## WHAT IS NEEDED
Print the listing below word for word, keeping every line the same.

## INFORMATION SHOWN
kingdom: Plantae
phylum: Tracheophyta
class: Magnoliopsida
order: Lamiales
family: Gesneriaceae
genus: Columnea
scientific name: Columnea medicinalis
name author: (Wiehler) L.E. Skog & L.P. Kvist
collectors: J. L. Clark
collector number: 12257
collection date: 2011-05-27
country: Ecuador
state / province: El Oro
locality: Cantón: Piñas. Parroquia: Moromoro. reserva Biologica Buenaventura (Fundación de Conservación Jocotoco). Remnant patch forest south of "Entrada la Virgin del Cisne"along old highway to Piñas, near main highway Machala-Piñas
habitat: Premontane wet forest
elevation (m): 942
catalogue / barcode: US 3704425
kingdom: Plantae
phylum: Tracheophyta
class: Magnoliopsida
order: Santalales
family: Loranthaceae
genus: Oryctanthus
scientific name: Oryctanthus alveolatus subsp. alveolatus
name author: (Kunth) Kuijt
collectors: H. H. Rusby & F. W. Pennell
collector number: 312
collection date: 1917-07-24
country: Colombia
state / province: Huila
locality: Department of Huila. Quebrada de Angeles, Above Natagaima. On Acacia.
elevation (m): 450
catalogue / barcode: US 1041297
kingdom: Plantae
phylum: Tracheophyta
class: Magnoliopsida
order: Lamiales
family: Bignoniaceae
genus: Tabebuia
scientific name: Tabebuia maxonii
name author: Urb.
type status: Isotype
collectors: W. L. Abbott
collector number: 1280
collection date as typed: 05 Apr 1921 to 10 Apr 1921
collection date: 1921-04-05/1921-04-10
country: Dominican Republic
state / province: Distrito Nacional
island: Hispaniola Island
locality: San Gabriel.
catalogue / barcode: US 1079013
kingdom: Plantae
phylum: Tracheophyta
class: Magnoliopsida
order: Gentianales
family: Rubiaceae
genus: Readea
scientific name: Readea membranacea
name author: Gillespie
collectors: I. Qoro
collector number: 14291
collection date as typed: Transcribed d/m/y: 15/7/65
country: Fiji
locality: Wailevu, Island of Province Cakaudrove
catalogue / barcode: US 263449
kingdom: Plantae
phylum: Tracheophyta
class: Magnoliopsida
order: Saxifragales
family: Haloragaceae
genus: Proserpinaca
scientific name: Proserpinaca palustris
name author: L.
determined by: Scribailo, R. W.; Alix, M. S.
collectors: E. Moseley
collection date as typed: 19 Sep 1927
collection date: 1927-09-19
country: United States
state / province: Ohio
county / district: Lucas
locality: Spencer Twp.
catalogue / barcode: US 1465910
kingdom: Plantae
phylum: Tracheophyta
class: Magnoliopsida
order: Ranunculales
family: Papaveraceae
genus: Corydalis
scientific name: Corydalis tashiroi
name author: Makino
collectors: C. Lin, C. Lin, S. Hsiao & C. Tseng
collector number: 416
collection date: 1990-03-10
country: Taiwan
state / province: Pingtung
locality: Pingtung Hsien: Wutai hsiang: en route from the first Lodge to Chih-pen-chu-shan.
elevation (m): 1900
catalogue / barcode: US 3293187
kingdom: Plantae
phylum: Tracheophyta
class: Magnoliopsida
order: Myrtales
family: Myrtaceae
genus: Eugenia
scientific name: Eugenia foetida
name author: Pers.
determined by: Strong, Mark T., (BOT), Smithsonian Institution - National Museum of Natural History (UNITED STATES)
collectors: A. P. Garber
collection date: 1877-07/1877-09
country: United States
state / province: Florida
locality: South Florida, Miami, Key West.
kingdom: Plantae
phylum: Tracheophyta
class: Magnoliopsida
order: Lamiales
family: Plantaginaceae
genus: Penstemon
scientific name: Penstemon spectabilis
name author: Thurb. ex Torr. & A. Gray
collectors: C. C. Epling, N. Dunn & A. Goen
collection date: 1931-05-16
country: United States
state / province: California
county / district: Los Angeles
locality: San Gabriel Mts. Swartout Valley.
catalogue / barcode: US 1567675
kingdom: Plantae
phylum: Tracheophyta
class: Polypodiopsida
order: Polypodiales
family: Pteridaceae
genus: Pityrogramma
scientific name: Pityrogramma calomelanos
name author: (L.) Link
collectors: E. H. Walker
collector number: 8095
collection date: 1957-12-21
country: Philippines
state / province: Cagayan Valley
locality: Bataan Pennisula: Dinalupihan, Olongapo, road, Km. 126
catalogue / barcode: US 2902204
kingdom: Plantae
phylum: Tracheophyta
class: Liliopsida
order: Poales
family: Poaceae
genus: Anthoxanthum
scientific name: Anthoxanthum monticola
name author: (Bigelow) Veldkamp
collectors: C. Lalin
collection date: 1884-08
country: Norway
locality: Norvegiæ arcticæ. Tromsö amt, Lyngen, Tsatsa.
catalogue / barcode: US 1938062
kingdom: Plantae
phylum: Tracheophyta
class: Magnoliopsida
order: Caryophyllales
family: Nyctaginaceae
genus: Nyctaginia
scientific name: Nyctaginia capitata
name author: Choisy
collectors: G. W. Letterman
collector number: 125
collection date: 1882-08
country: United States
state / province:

## THE REPLY
kingdom: Plantae
phylum: Tracheophyta
class: Magnoliopsida
order: Lamiales
family: Gesneriaceae
genus: Columnea
scientific name: Columnea medicinalis
name author: (Wiehler) L.E. Skog & L.P. Kvist
collectors: J. L. Clark
collector number: 12257
collection date: 2011-05-27
country: Ecuador
state / province: El Oro
locality: Cantón: Piñas. Parroquia: Moromoro. reserva Biologica Buenaventura (Fundación de Conservación Jocotoco). Remnant patch forest south of "Entrada la Virgin del Cisne"along old highway to Piñas, near main highway Machala-Piñas
habitat: Premontane wet forest
elevation (m): 942
catalogue / barcode: US 3704425
kingdom: Plantae
phylum: Tracheophyta
class: Magnoliopsida
order: Santalales
family: Loranthaceae
genus: Oryctanthus
scientific name: Oryctanthus alveolatus subsp. alveolatus
name author: (Kunth) Kuijt
collectors: H. H. Rusby & F. W. Pennell
collector number: 312
collection date: 1917-07-24
country: Colombia
state / province: Huila
locality: Department of Huila. Quebrada de Angeles, Above Natagaima. On Acacia.
elevation (m): 450
catalogue / barcode: US 1041297
kingdom: Plantae
phylum: Tracheophyta
class: Magnoliopsida
order: Lamiales
family: Bignoniaceae
genus: Tabebuia
scientific name: Tabebuia maxonii
name author: Urb.
type status: Isotype
collectors: W. L. Abbott
collector number: 1280
collection date as typed: 05 Apr 1921 to 10 Apr 1921
collection date: 1921-04-05/1921-04-10
country: Dominican Republic
state / province: Distrito Nacional
island: Hispaniola Island
locality: San Gabriel.
catalogue / barcode: US 1079013
kingdom: Plantae
phylum: Tracheophyta
class: Magnoliopsida
order: Gentianales
family: Rubiaceae
genus: Readea
scientific name: Readea membranacea
name author: Gillespie
collectors: I. Qoro
collector number: 14291
collection date as typed: Transcribed d/m/y: 15/7/65
country: Fiji
locality: Wailevu, Island of Province Cakaudrove
catalogue / barcode: US 263449
kingdom: Plantae
phylum: Tracheophyta
class: Magnoliopsida
order: Saxifragales
family: Haloragaceae
genus: Proserpinaca
scientific name: Proserpinaca palustris
name author: L.
determined by: Scribailo, R. W.; Alix, M. S.
collectors: E. Moseley
collection date as typed: 19 Sep 1927
collection date: 1927-09-19
country: United States
state / province: Ohio
county / district: Lucas
locality: Spencer Twp.
catalogue / barcode: US 1465910
kingdom: Plantae
phylum: Tracheophyta
class: Magnoliopsida
order: Ranunculales
family: Papaveraceae
genus: Corydalis
scientific name: Corydalis tashiroi
name author: Makino
collectors: C. Lin, C. Lin, S. Hsiao & C. Tseng
collector number: 416
collection date: 1990-03-10
country: Taiwan
state / province: Pingtung
locality: Pingtung Hsien: Wutai hsiang: en route from the first Lodge to Chih-pen-chu-shan.
elevation (m): 1900
catalogue / barcode: US 3293187
kingdom: Plantae
phylum: Tracheophyta
class: Magnoliopsida
order: Myrtales
family: Myrtaceae
genus: Eugenia
scientific name: Eugenia foetida
name author: Pers.
determined by: Strong, Mark T., (BOT), Smithsonian Institution - National Museum of Natural History (UNITED STATES)
collectors: A. P. Garber
collection date: 1877-07/1877-09
country: United States
state / province: Florida
locality: South Florida, Miami, Key West.
kingdom: Plantae
phylum: Tracheophyta
class: Magnoliopsida
order: Lamiales
family: Plantaginaceae
genus: Penstemon
scientific name: Penstemon spectabilis
name author: Thurb. ex Torr. & A. Gray
collectors: C. C. Epling, N. Dunn & A. Goen
collection date: 1931-05-16
country: United States
state / province: California
county / district: Los Angeles
locality: San Gabriel Mts. Swartout Valley.
catalogue / barcode: US 1567675
kingdom: Plantae
phylum: Tracheophyta
class: Polypodiopsida
order: Polypodiales
family: Pteridaceae
genus: Pityrogramma
scientific name: Pityrogramma calomelanos
name author: (L.) Link
collectors: E. H. Walker
collector number: 8095
collection date: 1957-12-21
country: Philippines
state / province: Cagayan Valley
locality: Bataan Pennisula: Dinalupihan, Olongapo, road, Km. 126
catalogue / barcode: US 2902204
kingdom: Plantae
phylum: Tracheophyta
class: Liliopsida
order: Poales
family: Poaceae
genus: Anthoxanthum
scientific name: Anthoxanthum monticola
name author: (Bigelow) Veldkamp
collectors: C. Lalin
collection date: 1884-08
country: Norway
locality: Norvegiæ arcticæ. Tromsö amt, Lyngen, Tsatsa.
catalogue / barcode: US 1938062
kingdom: Plantae
phylum: Tracheophyta
class: Magnoliopsida
order: Caryophyllales
family: Nyctaginaceae
genus: Nyctaginia
scientific name: Nyctaginia capitata
name author: Choisy
collectors: G. W. Letterman
collector number: 125
collection date: 1882-08
country: United States
state / province:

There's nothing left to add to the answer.